Input data Start Marker

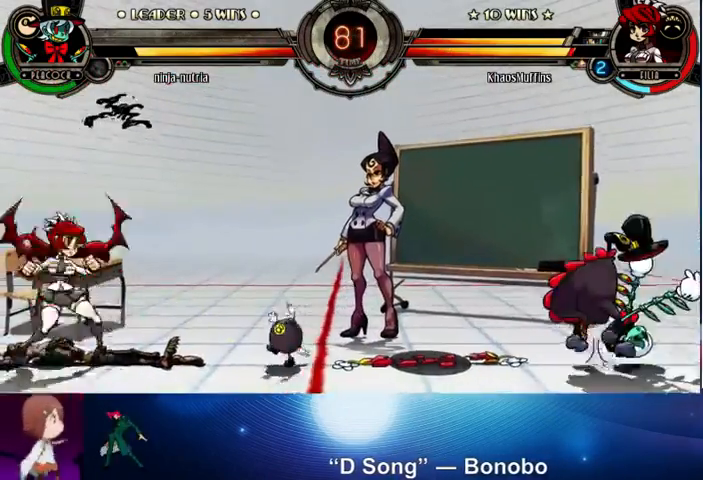
{"buttons": ["CROSS"], "left_stick": "left", "events": [[300, "left_stick", "down-right"], [367, "left_stick", "left"], [433, "CROSS", "down"]]}
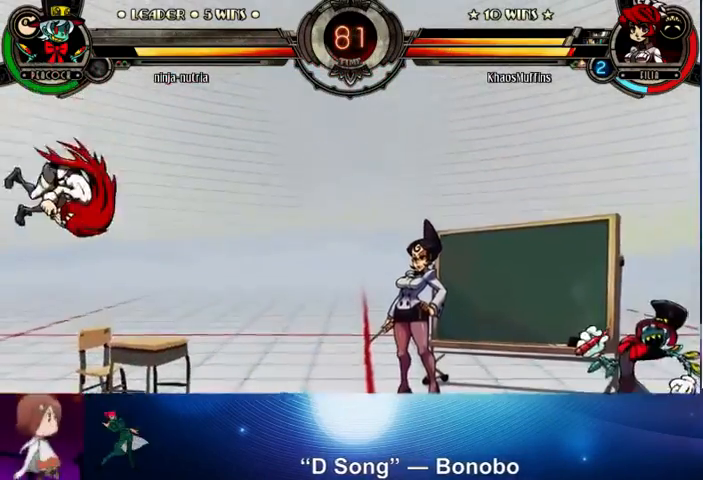
{"buttons": ["SQUARE", "TRIANGLE"], "left_stick": "right", "events": [[33, "left_stick", "center"], [67, "CROSS", "up"], [233, "left_stick", "right"], [433, "TRIANGLE", "down"], [467, "SQUARE", "down"]]}
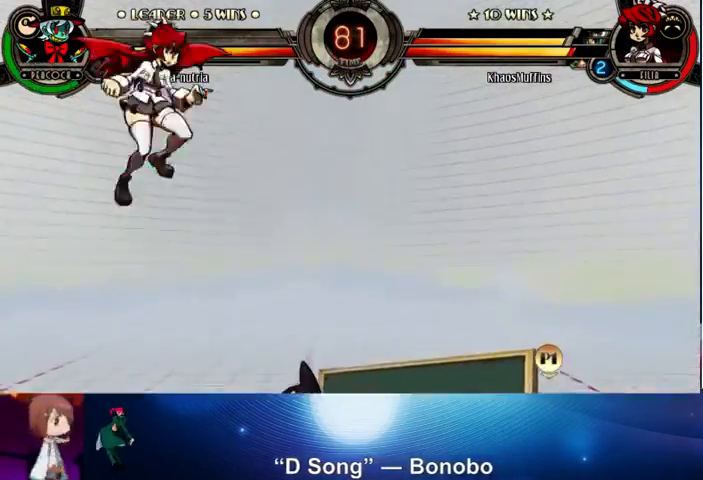
{"buttons": [], "left_stick": "left", "events": [[67, "SQUARE", "up"], [67, "TRIANGLE", "up"], [200, "left_stick", "center"], [267, "left_stick", "left"]]}
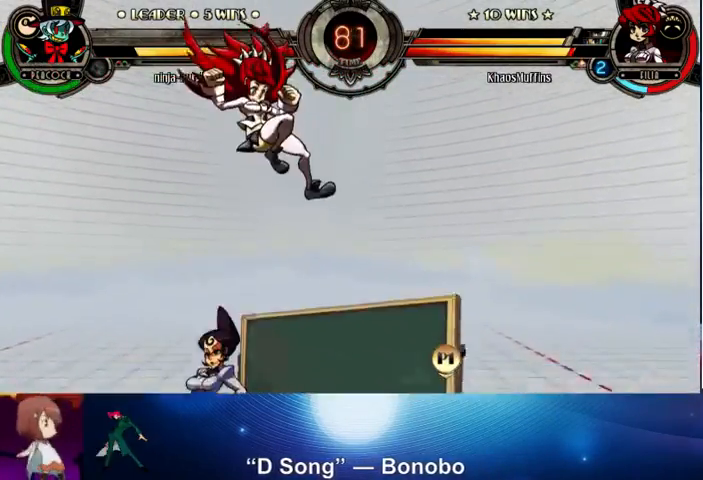
{"buttons": ["SQUARE", "TRIANGLE"], "left_stick": "right", "events": [[100, "TRIANGLE", "down"], [200, "TRIANGLE", "up"], [333, "left_stick", "up-left"], [500, "SQUARE", "down"], [500, "TRIANGLE", "down"], [500, "left_stick", "right"]]}
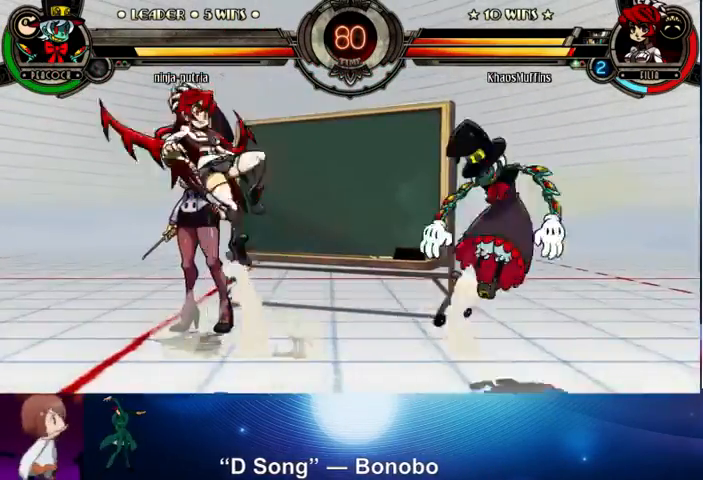
{"buttons": [], "left_stick": "center", "events": [[33, "TRIANGLE", "up"], [100, "SQUARE", "up"], [133, "TRIANGLE", "down"], [233, "TRIANGLE", "up"], [333, "left_stick", "center"]]}
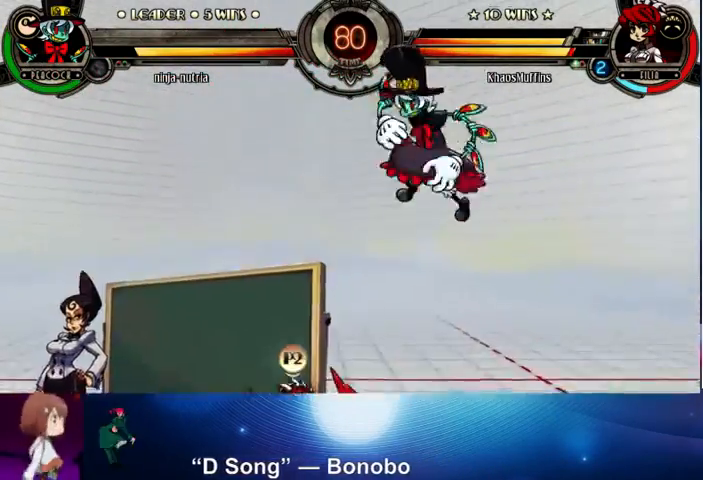
{"buttons": [], "left_stick": "right", "events": [[100, "left_stick", "right"]]}
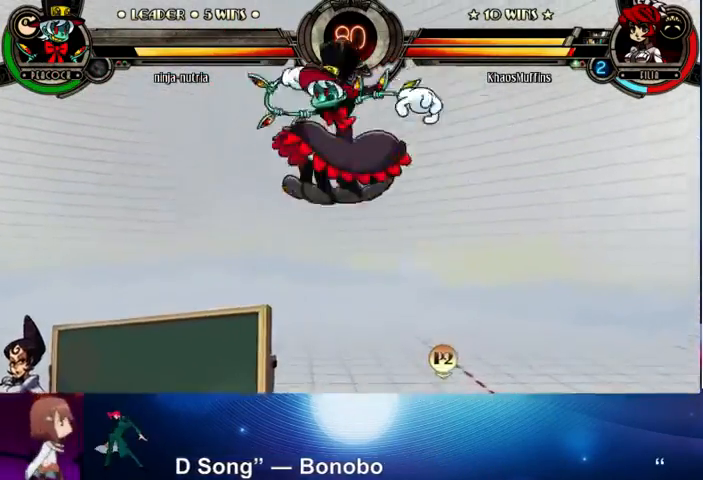
{"buttons": [], "left_stick": "center", "events": [[100, "left_stick", "up"], [167, "TRIANGLE", "down"], [200, "SQUARE", "down"], [233, "SQUARE", "up"], [233, "TRIANGLE", "up"], [233, "left_stick", "left"], [300, "SQUARE", "down"], [400, "SQUARE", "up"], [433, "left_stick", "center"]]}
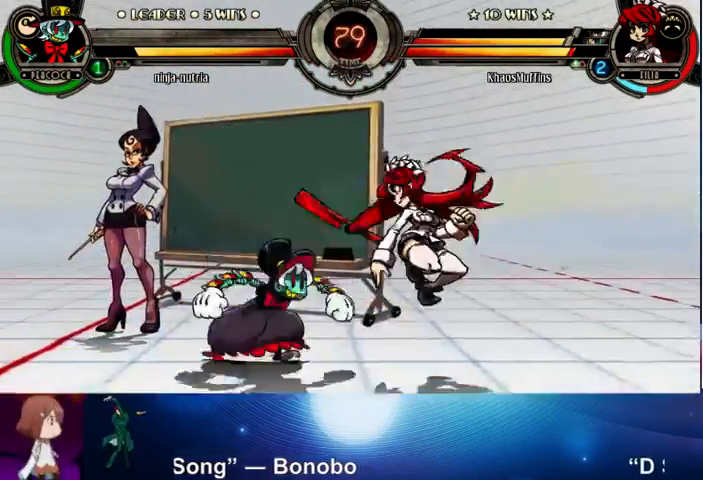
{"buttons": [], "left_stick": "down-right", "events": [[67, "left_stick", "left"], [133, "left_stick", "center"], [267, "left_stick", "right"], [500, "left_stick", "down-right"]]}
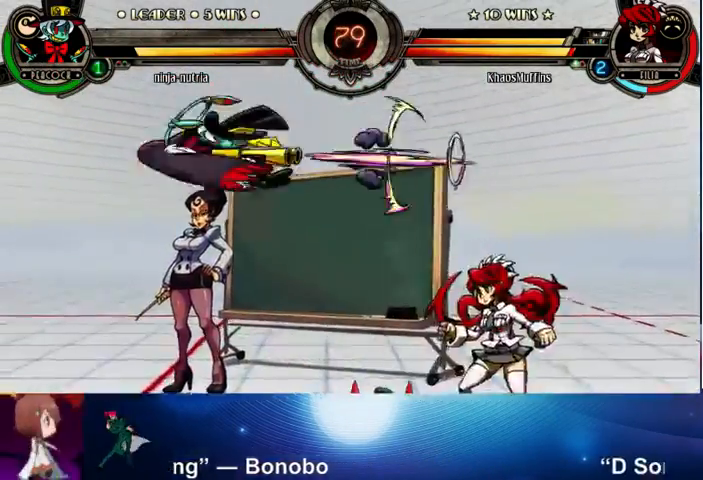
{"buttons": [], "left_stick": "left", "events": [[133, "left_stick", "right"], [300, "left_stick", "center"], [367, "left_stick", "down"], [467, "left_stick", "left"]]}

Input data End Marker

(Work instruction): Work out the number of lines in the entries above that hold the word "CROSS", giving the number without comment.

(Expected answer): 2